Your husband is abusive - emotionally and financially. DA isn't only physical violence. Your husband dismisses your feelings, gas lights you into believing you are to blame for any issues, critises your appearance/style/parenting abilities and uses your MH as a weapon against you. The fact early on in your relationship he showed these same traits, and wasn't loving, caring and affectionate towards you, tells me that he doesn't really love you. You are a toy he uses to control, and enjoys the power he has over you. Of course he's making an effort, he needs to make sure you won't leave! Once he thinks he's reeled you back in, making you believe he's 'changed', he will revert back to type. Without extensive therapy your husband won't change. He's aware of his behaviour, because he's toned it down to the point you think he's 'changed'!!! He won't change, long-term. You are married, any assets are joint, there's no 'his' and 'your' assets. Unless he legally ring fenced any inheritance, then it's a joint asset. Savings, investments, pensions and property are joint assets. Gather as much financial information as possible, seek some legal advice and take steps to leave. Keep a diary of any incidents - date, time, incident.

This is really kind and validating of you to share and I will take your advice… thank you so much. 💙

You make an excellent point about him being able to change/tone down his toxic behaviour when it matters to him… 😒

OP posts:
QueenBakingBee · 09/09/2025 10:53

OP, I can guess you've stayed so long because he isn't always awful. No one would stay in a relationship if the person didn't sometimes show their 'nice' side. But the nice side isn't enough. And no matter how nice he is sometimes, you will never feel safe.

prettytoxic · 09/09/2025 11:02

KnitKnitKnitting · 09/09/2025 10:52

Don’t worry about what you’ve done wrong. You might have done some things you shouldn’t have, you might have made some miscalculations. We all have, no one is perfect. But even if you have, that doesn’t make the things he has done ok. Two wrongs don’t make a right. You don’t have to be perfect in order to leave.

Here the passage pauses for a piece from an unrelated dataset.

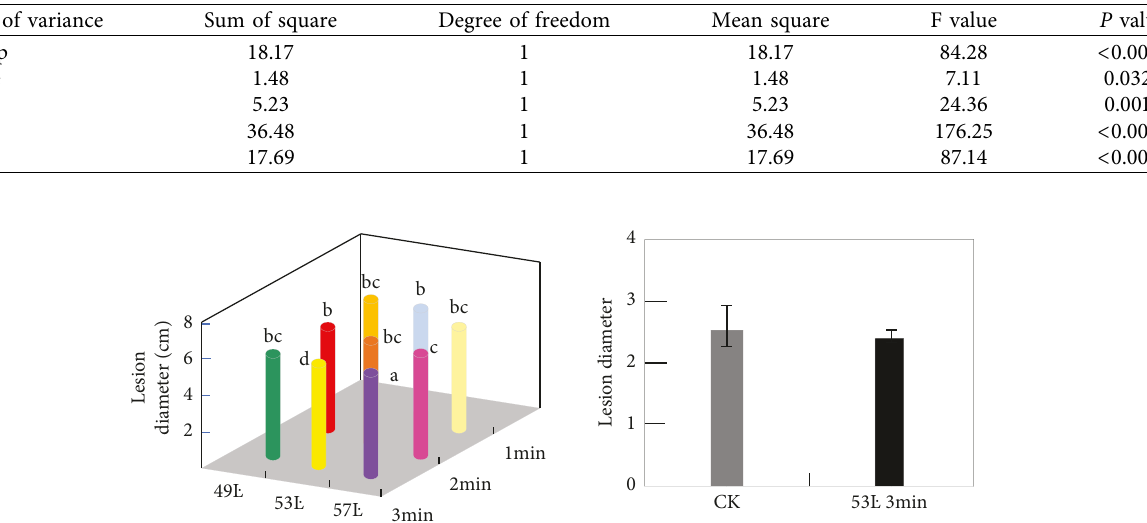
Figure 8: The effect of different heat treatment conditions on the diameter of the lesion 7 days after inoculation of fruit injury. Different letters in the figure represent significant differences ( P < 0 . 05), and the vertical line in the figure represents standard error ( ± SE).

Thank you for saying that.

I do know that I’ve not done anything cruel or abusive towards him or our child (just in case my post about making mistakes was a bit ambiguous!). But yeah, I’ve definitely miscalculated and over-extended myself and didn’t speak up or communicate as well as I could have.

Although sometimes it seems like he purposefully misunderstands me or “forgets” what I’ve said and then accuses me of keeping things from him, but that’s a separate issue.

OP posts:
prettytoxic · 09/09/2025 11:03

QueenBakingBee · 09/09/2025 10:53

OP, I can guess you've stayed so long because he isn't always awful. No one would stay in a relationship if the person didn't sometimes show their 'nice' side. But the nice side isn't enough. And no matter how nice he is sometimes, you will never feel safe.

This is so true. That’s the crux of it. I don’t feel safe with him.

OP posts:
myfitbitisfucked · 09/09/2025 11:07

The only person who is going to tell you to stay is that piece of shit.

prettytoxic · 09/09/2025 11:16

I’ve realised I’m spinning in circles here in a never ending cycle of self-doubt and over analysis. I know what I need to do. Thank you for all the wise words, advice and validation.